How fast you can drive your bike but not get wet?by radoo Tags: bicycle, bike, conservation energy, speed 

#1
Jul513, 06:48 AM

P: 5

You are wondering how fast you can drive your bike but not get your feet wet when the road is full of water?
The answer is simple: about 2.5m/s (meters per second) or roughly 9km/h (kilometers per hour), or 5.6mph. See below for the demonstation: This is a simple physics problem which is solved using the law of conservation of energy. The more interesting fact is that your speed will not depend at all on the mass of the water drop that flies off the spinning wheel. The key to the solution is considering that the drop will fly off with the speed of your wheel which is, in fact, the speed indicated by your speedometer.
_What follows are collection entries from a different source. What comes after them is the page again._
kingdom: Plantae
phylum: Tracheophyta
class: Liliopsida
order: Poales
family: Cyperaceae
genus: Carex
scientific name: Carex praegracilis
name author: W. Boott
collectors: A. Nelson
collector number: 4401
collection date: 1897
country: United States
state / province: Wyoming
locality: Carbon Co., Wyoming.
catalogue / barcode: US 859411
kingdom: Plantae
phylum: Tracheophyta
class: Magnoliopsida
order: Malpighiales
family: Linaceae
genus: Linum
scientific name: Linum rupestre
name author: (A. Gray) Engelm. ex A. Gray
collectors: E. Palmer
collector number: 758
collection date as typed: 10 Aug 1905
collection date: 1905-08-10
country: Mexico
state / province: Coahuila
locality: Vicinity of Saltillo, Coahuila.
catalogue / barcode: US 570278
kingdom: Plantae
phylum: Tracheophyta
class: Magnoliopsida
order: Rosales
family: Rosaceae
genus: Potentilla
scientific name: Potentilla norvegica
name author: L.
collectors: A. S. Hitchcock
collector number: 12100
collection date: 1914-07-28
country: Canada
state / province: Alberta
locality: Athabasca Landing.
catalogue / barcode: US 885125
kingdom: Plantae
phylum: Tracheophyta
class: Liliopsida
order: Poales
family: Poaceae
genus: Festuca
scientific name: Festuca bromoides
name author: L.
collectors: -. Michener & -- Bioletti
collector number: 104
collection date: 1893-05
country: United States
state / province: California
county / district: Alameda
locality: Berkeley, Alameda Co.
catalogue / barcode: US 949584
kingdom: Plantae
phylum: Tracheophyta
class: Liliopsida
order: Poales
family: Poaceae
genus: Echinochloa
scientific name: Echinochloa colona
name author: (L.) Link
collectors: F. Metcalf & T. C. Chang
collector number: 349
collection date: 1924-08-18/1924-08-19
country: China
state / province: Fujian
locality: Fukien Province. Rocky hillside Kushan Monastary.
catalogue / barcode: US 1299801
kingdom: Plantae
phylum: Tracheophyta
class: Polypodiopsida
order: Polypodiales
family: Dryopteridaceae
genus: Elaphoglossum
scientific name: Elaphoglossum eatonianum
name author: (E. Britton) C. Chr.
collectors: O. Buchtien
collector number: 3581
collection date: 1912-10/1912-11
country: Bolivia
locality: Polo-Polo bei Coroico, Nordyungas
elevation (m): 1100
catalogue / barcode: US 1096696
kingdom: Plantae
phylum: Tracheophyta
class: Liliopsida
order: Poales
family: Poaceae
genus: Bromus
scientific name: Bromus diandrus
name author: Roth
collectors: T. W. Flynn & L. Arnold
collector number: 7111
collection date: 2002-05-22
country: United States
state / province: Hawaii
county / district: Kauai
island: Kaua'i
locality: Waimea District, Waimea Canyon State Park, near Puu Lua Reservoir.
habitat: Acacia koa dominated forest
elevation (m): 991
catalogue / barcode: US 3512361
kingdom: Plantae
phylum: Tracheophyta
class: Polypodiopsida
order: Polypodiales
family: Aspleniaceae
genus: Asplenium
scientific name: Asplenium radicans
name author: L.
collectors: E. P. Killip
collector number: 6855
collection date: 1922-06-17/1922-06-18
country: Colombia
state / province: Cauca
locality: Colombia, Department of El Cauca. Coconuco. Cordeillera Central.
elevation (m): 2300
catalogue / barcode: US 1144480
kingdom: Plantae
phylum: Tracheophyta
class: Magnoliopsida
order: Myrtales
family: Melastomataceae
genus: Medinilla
So, in your reference frame the drop flies from zero ground when it has maximum velocity to, say 30cm when it has no velocity at all. This means that the mass of the droplet x(multiplied by) height 30cm x gravitational constant(approx 10) must equal the mass of the droplet (again!) multiplied by the square of the velocity over two. This law states that the potential energy must equal the kinetic energy of the drop, and more, that the initial kinetic energy of the droplet transforms into the potential energy at the level of your feet. Dividing each sides of the equation by the mass of the droplet we obtain that the velocity does not depend on this mass. So, there you have it: v=square root of 2*10*height which yields about 2.5m/s. So we learn from elementary physics that you must not drive faster than this speed if you don't want to get wet:) 



#2
Jul513, 07:27 AM

Mentor
P: 10,809

Two issues I can see:




#3
Jul813, 10:46 AM

P: 41

As the question is stated, you can drive as fast or as slowly as you wish , on a dry day ...
Solving problems requires that the real problem be recognized and clearly stated .. which I feel has not been done in the instance ... Care to be morespecific ? 



#4
Jul813, 05:21 PM

Sci Advisor
PF Gold
P: 11,353

How fast you can drive your bike but not get wet?
Probably a bit too 'ideal' a model. Surface tension must be relevant here. But you could imagine an equivalent scenario with balls in cups on a wheel and the result would be a bit more realistic, I think.
A similar idea but the other way round is to calculate what g force acts on a fairground swing boat when released from horizontal. It's also independent of the radius.